Два слова о Сарре Равич. В партии молодая девушка с 1903 года, в Женеве с 1907-го. Здесь она записана студенткой философского факультета. Будучи подругой Карпинского, Равич вместе с ним ведет русскую библиотеку. Известность она приобретает, когда ее арестовывают в Мюнхене 18 января 1908 года при размене денег, награбленных у русской казны в Тифлисе группой Камо. В своих воспоминаниях Крупская рассказывает об этих деньгах так: «Они были в пятисотках, которые надо было разменять. В России этого нельзя было сделать, ибо в банках всегда были списки номеров, взятых при экспроприации пятисоток… Деньги нужны были до зарезу. И вот группой товарищей была организована попытка разменять пятисотки за границей одновременно в ряде городов».
У арестованной при попытке разменять в Баварском банке деньги Равич проводят домашний обыск в Женеве в квартире по месту проживания на бульваре Клюз. Заодно арестовывают Карпинского и Николая Семашко, которому Равич пыталась передать из тюрьмы письмо.
Семашко, проживавший на улице Бланш (rue Blanche, 4), нелегально приехал в Швейцарию в 1907 году после освобождения из тюрьмы, куда попал за участие в вооруженном восстании в Нижнем Новгороде. В Женеве орловский дворянин-большевик селится неподалеку от Плеханова, который приходился ему родным дядей по матери. По делу о кредитках Семашко попадает в женевскую тюрьму Сент-Антуан (Saint-Antoine). Русское правительство требует выдачи грабителей и лиц, причастных к экспроприации. Арестованные большевики решительно отрицают какую-либо причастность к похищению банкнот. Все социалистические партии выступают против выдачи дружным фронтом. По инициативе Ленина большевики нанимают, не жалея средств, одного из лучших адвокатов Швейцарии того времени – А. Лахеналя (A. Lachenal). Усилия эмигрантов увенчались успехом – Швейцария отвечает России отказом и освобождает арестованных. Чемоданы пятисотрублевок будут сожжены в Париже в 1910 году. Интересно замечание Семашко в его воспоминаниях: «Характерная подробность: когда моя жена обратилась к Плеханову, который был тогда влиятелен в Швейцарии, и просила его помочь, он сухо ответил: “Ну что ж! С кем поведется, от того и наберется”».

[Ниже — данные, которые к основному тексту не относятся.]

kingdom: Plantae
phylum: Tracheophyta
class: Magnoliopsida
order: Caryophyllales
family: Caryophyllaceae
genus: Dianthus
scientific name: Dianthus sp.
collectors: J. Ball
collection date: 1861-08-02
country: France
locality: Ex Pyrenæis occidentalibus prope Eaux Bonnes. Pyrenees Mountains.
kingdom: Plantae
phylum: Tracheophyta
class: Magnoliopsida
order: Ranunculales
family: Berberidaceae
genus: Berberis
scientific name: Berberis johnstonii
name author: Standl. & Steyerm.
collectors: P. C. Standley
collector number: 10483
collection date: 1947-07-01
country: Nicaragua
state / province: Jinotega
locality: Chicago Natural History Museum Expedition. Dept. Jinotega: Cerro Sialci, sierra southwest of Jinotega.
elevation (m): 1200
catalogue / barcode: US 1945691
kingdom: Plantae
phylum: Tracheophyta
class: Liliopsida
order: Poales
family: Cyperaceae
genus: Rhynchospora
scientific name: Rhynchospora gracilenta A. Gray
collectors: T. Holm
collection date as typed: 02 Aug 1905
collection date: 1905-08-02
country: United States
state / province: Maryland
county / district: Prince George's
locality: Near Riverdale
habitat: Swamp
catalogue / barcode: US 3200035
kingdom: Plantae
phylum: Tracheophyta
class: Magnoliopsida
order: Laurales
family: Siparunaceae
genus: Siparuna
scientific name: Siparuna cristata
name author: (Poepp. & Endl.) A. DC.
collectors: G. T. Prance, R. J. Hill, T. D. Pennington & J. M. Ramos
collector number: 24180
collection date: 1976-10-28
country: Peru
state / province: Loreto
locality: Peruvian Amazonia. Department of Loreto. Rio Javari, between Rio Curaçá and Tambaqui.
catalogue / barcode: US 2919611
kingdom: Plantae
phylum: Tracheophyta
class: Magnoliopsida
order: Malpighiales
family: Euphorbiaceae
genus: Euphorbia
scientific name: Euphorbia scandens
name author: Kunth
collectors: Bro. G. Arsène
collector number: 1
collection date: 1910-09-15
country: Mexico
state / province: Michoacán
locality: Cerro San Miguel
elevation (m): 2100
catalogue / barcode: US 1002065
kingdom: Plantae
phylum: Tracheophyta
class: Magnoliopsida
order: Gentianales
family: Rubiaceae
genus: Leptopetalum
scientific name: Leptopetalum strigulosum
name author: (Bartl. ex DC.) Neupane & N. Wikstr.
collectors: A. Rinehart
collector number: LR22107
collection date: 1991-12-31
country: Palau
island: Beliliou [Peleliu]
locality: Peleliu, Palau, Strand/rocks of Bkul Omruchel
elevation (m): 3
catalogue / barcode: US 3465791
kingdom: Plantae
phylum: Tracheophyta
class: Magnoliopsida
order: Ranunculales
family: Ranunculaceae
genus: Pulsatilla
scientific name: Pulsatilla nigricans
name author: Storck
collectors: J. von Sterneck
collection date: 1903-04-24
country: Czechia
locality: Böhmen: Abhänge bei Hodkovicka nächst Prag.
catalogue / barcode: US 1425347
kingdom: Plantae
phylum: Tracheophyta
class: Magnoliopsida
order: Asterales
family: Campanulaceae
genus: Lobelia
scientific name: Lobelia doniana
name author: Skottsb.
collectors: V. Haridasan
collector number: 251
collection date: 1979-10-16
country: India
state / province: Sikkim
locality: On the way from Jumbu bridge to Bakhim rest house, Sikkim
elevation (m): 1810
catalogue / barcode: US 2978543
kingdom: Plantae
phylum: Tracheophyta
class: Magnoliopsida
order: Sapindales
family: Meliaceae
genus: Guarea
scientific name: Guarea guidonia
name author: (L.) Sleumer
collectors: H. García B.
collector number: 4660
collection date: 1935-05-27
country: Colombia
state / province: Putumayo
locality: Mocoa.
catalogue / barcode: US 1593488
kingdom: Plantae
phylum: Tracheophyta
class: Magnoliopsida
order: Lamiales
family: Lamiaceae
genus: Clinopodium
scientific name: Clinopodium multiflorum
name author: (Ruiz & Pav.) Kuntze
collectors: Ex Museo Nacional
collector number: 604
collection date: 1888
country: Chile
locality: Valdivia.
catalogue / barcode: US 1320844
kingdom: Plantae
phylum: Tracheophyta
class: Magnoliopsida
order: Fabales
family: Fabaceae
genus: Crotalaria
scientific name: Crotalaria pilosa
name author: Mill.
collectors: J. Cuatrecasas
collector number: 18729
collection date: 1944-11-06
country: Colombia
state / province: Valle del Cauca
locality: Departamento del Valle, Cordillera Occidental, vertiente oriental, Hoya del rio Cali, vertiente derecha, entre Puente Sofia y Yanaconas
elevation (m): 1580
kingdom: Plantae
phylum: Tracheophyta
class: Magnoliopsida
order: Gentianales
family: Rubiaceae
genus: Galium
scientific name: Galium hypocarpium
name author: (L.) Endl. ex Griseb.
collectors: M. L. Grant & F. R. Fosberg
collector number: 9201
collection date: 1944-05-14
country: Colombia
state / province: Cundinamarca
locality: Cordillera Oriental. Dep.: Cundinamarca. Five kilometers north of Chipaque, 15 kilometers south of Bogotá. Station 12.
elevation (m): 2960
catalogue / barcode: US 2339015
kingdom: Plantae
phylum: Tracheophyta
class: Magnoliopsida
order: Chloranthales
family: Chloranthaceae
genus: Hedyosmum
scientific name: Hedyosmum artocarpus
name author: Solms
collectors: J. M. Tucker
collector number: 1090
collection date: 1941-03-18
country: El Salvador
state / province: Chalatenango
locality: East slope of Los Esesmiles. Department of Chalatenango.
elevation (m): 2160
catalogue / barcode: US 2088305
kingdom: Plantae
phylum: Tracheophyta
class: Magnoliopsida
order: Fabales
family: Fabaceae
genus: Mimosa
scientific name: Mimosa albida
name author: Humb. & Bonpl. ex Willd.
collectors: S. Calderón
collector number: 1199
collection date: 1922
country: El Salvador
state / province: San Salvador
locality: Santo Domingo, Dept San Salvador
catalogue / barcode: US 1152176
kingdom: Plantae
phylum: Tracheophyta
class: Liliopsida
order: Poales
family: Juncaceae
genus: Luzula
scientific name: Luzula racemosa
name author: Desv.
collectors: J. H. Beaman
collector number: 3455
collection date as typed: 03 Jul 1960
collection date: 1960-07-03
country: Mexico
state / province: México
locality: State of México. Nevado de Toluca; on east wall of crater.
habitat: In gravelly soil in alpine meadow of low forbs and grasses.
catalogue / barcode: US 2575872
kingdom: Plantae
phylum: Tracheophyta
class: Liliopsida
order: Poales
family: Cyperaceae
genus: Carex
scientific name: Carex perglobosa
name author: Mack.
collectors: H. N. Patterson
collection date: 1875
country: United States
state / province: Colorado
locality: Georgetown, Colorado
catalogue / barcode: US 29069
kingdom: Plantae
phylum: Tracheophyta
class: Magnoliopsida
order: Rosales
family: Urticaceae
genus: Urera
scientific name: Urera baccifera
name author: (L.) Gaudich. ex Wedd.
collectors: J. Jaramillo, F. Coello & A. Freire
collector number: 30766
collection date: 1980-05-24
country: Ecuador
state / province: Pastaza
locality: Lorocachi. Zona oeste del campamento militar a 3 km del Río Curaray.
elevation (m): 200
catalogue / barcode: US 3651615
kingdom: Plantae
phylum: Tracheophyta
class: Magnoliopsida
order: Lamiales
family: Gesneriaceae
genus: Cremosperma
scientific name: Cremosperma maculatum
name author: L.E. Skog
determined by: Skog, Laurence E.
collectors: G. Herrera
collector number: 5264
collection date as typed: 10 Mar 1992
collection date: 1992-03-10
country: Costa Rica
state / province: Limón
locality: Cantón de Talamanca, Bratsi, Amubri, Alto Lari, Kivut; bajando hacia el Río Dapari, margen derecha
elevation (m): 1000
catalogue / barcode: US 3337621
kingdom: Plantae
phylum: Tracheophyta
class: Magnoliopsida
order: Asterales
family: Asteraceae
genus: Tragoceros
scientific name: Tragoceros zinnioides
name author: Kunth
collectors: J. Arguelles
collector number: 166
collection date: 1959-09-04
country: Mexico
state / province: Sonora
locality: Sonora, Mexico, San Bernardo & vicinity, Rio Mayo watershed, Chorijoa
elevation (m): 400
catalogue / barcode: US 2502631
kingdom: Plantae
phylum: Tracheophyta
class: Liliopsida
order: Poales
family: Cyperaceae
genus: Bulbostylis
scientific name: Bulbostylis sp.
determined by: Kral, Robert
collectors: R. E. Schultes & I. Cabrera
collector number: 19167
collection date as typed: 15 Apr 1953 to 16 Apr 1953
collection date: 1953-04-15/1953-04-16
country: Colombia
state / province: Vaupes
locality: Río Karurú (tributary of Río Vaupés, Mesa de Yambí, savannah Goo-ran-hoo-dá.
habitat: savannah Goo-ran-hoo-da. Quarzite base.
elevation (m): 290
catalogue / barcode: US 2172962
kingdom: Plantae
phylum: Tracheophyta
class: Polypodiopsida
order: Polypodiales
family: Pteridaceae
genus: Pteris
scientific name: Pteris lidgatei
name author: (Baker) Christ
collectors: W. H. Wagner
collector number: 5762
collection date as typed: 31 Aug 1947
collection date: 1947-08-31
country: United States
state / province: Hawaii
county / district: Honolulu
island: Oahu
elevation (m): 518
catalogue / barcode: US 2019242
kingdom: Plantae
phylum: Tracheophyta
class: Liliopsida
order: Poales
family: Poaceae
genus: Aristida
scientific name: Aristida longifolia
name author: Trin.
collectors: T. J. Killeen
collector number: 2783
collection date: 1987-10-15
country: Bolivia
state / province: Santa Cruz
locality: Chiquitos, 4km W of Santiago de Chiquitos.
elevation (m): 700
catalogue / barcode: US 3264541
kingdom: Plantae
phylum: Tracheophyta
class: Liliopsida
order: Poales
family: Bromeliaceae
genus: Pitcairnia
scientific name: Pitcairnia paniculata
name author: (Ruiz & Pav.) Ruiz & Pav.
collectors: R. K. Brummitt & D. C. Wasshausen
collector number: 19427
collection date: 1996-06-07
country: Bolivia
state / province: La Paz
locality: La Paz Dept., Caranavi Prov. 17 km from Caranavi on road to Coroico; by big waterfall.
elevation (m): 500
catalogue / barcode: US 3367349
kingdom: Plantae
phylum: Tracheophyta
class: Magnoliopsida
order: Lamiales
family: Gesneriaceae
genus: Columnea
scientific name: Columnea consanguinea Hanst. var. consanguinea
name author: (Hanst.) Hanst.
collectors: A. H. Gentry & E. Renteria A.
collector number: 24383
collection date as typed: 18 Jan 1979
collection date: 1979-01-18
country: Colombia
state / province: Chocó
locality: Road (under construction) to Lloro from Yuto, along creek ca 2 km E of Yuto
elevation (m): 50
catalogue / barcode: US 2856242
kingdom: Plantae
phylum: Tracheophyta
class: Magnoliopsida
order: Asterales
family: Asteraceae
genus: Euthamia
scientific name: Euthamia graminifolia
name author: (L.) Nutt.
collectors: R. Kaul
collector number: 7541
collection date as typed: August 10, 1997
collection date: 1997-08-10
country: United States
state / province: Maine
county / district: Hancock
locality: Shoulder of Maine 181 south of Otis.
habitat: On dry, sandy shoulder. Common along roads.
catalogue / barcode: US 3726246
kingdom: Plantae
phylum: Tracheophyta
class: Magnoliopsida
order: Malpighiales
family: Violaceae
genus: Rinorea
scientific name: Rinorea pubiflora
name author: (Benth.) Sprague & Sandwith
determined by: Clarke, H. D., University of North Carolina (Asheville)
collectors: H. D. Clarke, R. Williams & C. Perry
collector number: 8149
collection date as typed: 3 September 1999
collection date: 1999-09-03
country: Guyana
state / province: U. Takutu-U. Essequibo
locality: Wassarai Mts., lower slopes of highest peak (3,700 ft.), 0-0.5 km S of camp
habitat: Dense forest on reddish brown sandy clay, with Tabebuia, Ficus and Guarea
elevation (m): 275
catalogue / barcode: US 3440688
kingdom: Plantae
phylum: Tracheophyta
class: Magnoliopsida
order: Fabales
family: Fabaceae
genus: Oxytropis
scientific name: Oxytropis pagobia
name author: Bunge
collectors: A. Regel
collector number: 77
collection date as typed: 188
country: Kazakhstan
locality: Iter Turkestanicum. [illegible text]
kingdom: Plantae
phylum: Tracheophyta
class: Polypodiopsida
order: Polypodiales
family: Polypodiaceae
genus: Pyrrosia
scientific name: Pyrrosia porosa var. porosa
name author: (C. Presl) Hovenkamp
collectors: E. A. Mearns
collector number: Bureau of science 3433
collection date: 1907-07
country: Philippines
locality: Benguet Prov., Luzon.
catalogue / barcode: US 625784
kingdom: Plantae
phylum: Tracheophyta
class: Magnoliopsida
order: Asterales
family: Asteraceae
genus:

Племянник-ослушник сделается в Советской России наркомом здравоохранения, и его именем будут названы тысячи больниц и улиц.
Не столь прямым окажется жизненный путь Равич. Вернувшись в Россию в ленинской группе, она войдет в Петроградский совет большевиков и позднее, подобно большинству своих товарищей по партии, будет арестована – в 1938 году. В лагерях Равич, к счастью, выживет. Освободившись, она возьмется за перо и напишет роман о декабристах.
Назовем и главный «меньшевистский» адрес Женевы. Еще одна русская улица располагается по другую сторону Арвы, в районе Каруж, бывшем предместье Женевы. Речь идет об улице Каролин (rue Caroline). Здесь в доме № 27 жил Юлий Мартов, некогда друг, а позже враг и антипод Ленина, вождь несостоявшейся русской социал-демократии западного типа. О нем Троцкий скажет: «Один из даровитейших людей, каких мне вообще приходилось встречать на жизненном пути». Со вторым «пломбированным» поездом в мае 1917 года Мартов вернется через Германию в Россию. Осудив октябрьский переворот и уйдя со Второго съезда Советов, он будет считать, что долг социалистов – «оставаться с пролетариатом, даже если он ошибается». Будет осуждать красный террор, но выступать против вооруженной борьбы с большевиками, станет участвовать в советских органах – в частности, в годы «военного коммунизма» будет членом ВЦИКа и депутатом Моссовета. Тяжело больного, Ленин отпустит своего прежнего друга за границу, несмотря на сопротивление политбюро. За границей Мартов до самой смерти в 1923 году будет критиковать большевистский режим и одновременно призывать к защите русской революции от международного империализма.
На улице Каролин у брата останавливается Сергей Цедербаум, еще одна яркая и трагическая фигура русской революции. Узнав царские тюрьмы и ссылки до революции, сначала большевик, потом меньшевик, он пройдет по всем кругам ГУЛАГа в Советской России и в феврале 1939 года будет приговорен к расстрелу.